◆ **RECORDS FOR THE EXERCISE**
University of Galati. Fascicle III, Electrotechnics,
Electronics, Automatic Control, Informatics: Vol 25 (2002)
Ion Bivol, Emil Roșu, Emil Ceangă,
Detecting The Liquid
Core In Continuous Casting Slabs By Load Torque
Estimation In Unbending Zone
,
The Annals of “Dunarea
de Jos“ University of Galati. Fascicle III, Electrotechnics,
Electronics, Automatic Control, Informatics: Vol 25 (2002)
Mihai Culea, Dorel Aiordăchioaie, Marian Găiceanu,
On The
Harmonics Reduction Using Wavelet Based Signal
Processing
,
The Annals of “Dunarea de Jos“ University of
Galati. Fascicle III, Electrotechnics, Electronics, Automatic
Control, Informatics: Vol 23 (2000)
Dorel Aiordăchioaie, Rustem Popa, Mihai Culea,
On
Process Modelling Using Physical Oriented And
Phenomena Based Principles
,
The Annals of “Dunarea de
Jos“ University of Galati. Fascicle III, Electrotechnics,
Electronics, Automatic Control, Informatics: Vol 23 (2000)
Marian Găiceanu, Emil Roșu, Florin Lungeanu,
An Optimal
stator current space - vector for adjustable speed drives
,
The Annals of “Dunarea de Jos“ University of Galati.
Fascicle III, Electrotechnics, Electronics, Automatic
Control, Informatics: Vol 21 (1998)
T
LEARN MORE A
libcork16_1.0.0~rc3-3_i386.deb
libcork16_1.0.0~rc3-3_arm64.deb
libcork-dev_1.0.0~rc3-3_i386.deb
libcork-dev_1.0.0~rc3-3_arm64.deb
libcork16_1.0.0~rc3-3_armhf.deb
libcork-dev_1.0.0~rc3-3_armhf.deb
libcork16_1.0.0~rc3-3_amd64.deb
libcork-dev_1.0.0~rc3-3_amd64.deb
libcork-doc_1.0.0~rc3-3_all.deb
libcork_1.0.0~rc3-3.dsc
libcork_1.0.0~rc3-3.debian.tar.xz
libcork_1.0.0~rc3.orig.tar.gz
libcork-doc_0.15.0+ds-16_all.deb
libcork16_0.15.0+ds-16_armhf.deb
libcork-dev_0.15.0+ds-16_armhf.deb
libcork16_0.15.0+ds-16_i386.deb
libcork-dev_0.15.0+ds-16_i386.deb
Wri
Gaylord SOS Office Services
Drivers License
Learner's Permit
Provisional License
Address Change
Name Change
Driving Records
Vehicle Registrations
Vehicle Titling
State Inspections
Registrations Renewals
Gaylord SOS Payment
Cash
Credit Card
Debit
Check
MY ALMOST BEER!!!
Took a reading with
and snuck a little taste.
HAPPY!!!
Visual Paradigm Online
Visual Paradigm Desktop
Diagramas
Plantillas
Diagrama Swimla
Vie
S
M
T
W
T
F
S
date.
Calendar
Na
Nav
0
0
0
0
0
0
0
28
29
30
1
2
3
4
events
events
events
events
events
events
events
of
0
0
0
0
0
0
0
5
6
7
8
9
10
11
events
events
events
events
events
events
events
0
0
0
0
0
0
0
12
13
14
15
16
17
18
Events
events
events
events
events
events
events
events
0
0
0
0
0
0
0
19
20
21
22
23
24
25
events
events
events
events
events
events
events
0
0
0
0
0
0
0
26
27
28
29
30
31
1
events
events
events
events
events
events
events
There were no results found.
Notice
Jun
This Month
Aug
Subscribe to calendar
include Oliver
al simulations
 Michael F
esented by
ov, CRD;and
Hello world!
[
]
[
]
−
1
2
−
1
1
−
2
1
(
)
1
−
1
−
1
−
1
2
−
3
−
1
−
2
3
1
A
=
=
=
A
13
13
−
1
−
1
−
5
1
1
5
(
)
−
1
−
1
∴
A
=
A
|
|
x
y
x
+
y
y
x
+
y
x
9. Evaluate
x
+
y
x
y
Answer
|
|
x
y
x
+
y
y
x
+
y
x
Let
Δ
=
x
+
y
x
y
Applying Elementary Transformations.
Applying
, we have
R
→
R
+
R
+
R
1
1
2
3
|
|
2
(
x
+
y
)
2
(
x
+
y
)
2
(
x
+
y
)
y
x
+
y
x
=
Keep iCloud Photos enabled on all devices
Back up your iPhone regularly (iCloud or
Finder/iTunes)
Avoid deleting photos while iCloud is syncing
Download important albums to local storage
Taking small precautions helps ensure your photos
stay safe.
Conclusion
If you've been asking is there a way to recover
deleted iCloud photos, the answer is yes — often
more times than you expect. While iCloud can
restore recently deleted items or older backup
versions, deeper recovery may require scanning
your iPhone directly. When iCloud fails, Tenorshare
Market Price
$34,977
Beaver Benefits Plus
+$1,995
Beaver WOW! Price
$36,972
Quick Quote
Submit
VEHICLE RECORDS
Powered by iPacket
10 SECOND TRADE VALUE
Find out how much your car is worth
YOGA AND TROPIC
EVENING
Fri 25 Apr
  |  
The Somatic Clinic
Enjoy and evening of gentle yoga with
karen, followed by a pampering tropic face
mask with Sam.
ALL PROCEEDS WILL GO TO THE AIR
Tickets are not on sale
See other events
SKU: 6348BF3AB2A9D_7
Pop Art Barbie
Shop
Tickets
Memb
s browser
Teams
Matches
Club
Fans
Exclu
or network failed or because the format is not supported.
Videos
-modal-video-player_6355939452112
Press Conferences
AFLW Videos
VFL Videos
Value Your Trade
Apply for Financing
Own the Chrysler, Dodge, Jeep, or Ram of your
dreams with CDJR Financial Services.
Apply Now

◆ **WORK INSTRUCTIONS**
Please repeat every record above word for word.

◆ **RESULT FOR THIS TASK**
University of Galati. Fascicle III, Electrotechnics,
Electronics, Automatic Control, Informatics: Vol 25 (2002)
Ion Bivol, Emil Roșu, Emil Ceangă,
Detecting The Liquid
Core In Continuous Casting Slabs By Load Torque
Estimation In Unbending Zone
,
The Annals of “Dunarea
de Jos“ University of Galati. Fascicle III, Electrotechnics,
Electronics, Automatic Control, Informatics: Vol 25 (2002)
Mihai Culea, Dorel Aiordăchioaie, Marian Găiceanu,
On The
Harmonics Reduction Using Wavelet Based Signal
Processing
,
The Annals of “Dunarea de Jos“ University of
Galati. Fascicle III, Electrotechnics, Electronics, Automatic
Control, Informatics: Vol 23 (2000)
Dorel Aiordăchioaie, Rustem Popa, Mihai Culea,
On
Process Modelling Using Physical Oriented And
Phenomena Based Principles
,
The Annals of “Dunarea de
Jos“ University of Galati. Fascicle III, Electrotechnics,
Electronics, Automatic Control, Informatics: Vol 23 (2000)
Marian Găiceanu, Emil Roșu, Florin Lungeanu,
An Optimal
stator current space - vector for adjustable speed drives
,
The Annals of “Dunarea de Jos“ University of Galati.
Fascicle III, Electrotechnics, Electronics, Automatic
Control, Informatics: Vol 21 (1998)
T
LEARN MORE A
libcork16_1.0.0~rc3-3_i386.deb
libcork16_1.0.0~rc3-3_arm64.deb
libcork-dev_1.0.0~rc3-3_i386.deb
libcork-dev_1.0.0~rc3-3_arm64.deb
libcork16_1.0.0~rc3-3_armhf.deb
libcork-dev_1.0.0~rc3-3_armhf.deb
libcork16_1.0.0~rc3-3_amd64.deb
libcork-dev_1.0.0~rc3-3_amd64.deb
libcork-doc_1.0.0~rc3-3_all.deb
libcork_1.0.0~rc3-3.dsc
libcork_1.0.0~rc3-3.debian.tar.xz
libcork_1.0.0~rc3.orig.tar.gz
libcork-doc_0.15.0+ds-16_all.deb
libcork16_0.15.0+ds-16_armhf.deb
libcork-dev_0.15.0+ds-16_armhf.deb
libcork16_0.15.0+ds-16_i386.deb
libcork-dev_0.15.0+ds-16_i386.deb
Wri
Gaylord SOS Office Services
Drivers License
Learner's Permit
Provisional License
Address Change
Name Change
Driving Records
Vehicle Registrations
Vehicle Titling
State Inspections
Registrations Renewals
Gaylord SOS Payment
Cash
Credit Card
Debit
Check
MY ALMOST BEER!!!
Took a reading with
and snuck a little taste.
HAPPY!!!
Visual Paradigm Online
Visual Paradigm Desktop
Diagramas
Plantillas
Diagrama Swimla
Vie
S
M
T
W
T
F
S
date.
Calendar
Na
Nav
0
0
0
0
0
0
0
28
29
30
1
2
3
4
events
events
events
events
events
events
events
of
0
0
0
0
0
0
0
5
6
7
8
9
10
11
events
events
events
events
events
events
events
0
0
0
0
0
0
0
12
13
14
15
16
17
18
Events
events
events
events
events
events
events
events
0
0
0
0
0
0
0
19
20
21
22
23
24
25
events
events
events
events
events
events
events
0
0
0
0
0
0
0
26
27
28
29
30
31
1
events
events
events
events
events
events
events
There were no results found.
Notice
Jun
This Month
Aug
Subscribe to calendar
include Oliver
al simulations
 Michael F
esented by
ov, CRD;and
Hello world!
[
]
[
]
−
1
2
−
1
1
−
2
1
(
)
1
−
1
−
1
−
1
2
−
3
−
1
−
2
3
1
A
=
=
=
A
13
13
−
1
−
1
−
5
1
1
5
(
)
−
1
−
1
∴
A
=
A
|
|
x
y
x
+
y
y
x
+
y
x
9. Evaluate
x
+
y
x
y
Answer
|
|
x
y
x
+
y
y
x
+
y
x
Let
Δ
=
x
+
y
x
y
Applying Elementary Transformations.
Applying
, we have
R
→
R
+
R
+
R
1
1
2
3
|
|
2
(
x
+
y
)
2
(
x
+
y
)
2
(
x
+
y
)
y
x
+
y
x
=
Keep iCloud Photos enabled on all devices
Back up your iPhone regularly (iCloud or
Finder/iTunes)
Avoid deleting photos while iCloud is syncing
Download important albums to local storage
Taking small precautions helps ensure your photos
stay safe.
Conclusion
If you've been asking is there a way to recover
deleted iCloud photos, the answer is yes — often
more times than you expect. While iCloud can
restore recently deleted items or older backup
versions, deeper recovery may require scanning
your iPhone directly. When iCloud fails, Tenorshare
Market Price
$34,977
Beaver Benefits Plus
+$1,995
Beaver WOW! Price
$36,972
Quick Quote
Submit
VEHICLE RECORDS
Powered by iPacket
10 SECOND TRADE VALUE
Find out how much your car is worth
YOGA AND TROPIC
EVENING
Fri 25 Apr
  |  
The Somatic Clinic
Enjoy and evening of gentle yoga with
karen, followed by a pampering tropic face
mask with Sam.
ALL PROCEEDS WILL GO TO THE AIR
Tickets are not on sale
See other events
SKU: 6348BF3AB2A9D_7
Pop Art Barbie
Shop
Tickets
Memb
s browser
Teams
Matches
Club
Fans
Exclu
or network failed or because the format is not supported.
Videos
-modal-video-player_6355939452112
Press Conferences
AFLW Videos
VFL Videos
Value Your Trade
Apply for Financing
Own the Chrysler, Dodge, Jeep, or Ram of your
dreams with CDJR Financial Services.
Apply Now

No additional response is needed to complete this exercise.